◆ **Problem statement**
In the listing below, count each line that contains "Mean". The reply is that count and nothing else.
---
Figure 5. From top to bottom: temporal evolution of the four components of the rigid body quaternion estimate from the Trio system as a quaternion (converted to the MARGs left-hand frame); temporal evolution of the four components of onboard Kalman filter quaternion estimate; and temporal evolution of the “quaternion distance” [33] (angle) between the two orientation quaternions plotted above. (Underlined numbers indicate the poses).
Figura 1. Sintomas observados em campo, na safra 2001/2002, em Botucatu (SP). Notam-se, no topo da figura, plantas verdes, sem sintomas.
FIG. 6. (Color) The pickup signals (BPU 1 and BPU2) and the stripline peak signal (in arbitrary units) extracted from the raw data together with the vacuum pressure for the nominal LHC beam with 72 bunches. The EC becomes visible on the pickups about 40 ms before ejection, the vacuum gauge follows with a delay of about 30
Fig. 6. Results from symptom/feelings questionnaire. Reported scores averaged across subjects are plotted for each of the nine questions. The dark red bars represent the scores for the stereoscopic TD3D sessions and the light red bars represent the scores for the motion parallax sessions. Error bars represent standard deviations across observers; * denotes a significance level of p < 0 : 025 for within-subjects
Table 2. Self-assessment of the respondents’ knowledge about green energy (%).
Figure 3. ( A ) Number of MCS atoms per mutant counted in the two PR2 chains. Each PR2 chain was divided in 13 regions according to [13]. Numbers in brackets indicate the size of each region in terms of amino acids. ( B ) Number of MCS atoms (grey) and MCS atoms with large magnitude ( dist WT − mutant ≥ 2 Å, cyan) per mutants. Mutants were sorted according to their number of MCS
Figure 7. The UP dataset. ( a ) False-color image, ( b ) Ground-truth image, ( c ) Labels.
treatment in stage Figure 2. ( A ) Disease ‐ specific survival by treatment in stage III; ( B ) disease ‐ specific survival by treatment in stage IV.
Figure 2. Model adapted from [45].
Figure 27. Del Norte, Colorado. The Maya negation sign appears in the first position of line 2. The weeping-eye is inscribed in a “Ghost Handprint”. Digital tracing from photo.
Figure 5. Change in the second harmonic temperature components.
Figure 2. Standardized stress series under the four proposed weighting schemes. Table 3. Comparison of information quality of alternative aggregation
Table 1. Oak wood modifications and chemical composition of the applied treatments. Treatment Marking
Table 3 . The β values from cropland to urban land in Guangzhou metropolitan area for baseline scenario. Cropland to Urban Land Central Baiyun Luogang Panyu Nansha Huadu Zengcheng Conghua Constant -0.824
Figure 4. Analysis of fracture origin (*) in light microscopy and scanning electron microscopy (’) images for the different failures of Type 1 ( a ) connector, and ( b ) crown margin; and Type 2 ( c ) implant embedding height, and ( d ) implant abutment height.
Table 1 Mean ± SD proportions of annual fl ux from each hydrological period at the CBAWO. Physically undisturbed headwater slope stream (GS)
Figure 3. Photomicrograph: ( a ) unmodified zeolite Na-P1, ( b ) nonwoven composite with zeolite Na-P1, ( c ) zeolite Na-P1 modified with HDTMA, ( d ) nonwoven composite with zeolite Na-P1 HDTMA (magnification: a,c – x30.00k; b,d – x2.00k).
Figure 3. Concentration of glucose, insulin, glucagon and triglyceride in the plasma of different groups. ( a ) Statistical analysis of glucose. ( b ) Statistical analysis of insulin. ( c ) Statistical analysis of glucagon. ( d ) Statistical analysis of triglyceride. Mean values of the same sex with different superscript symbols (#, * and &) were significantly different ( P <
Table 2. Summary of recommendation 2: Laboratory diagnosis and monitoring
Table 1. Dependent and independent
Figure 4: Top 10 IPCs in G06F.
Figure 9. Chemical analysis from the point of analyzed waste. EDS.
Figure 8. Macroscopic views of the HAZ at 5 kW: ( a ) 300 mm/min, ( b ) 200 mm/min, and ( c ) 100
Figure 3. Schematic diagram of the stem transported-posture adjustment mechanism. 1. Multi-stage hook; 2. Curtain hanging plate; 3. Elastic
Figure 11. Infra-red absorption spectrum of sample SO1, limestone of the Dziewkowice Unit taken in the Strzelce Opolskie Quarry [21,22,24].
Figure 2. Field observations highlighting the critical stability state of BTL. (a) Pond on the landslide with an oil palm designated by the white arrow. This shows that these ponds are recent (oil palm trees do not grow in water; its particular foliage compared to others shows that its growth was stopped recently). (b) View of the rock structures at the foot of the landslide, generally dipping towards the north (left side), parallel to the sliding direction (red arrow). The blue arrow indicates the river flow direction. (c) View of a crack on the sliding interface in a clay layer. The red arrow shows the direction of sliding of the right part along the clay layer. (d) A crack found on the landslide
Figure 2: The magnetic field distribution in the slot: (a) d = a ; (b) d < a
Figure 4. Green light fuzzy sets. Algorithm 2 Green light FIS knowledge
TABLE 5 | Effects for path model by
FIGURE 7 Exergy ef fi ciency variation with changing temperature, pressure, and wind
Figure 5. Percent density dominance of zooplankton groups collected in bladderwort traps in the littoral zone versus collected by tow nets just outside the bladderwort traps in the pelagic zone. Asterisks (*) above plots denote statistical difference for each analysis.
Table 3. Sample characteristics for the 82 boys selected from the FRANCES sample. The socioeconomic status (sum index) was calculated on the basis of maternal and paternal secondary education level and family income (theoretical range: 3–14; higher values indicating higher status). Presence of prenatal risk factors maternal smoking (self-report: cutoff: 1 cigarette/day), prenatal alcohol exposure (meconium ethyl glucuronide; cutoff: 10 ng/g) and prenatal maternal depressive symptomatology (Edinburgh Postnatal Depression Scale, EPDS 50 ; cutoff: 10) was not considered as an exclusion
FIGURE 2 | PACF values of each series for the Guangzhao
---
◆ **Answer space**
2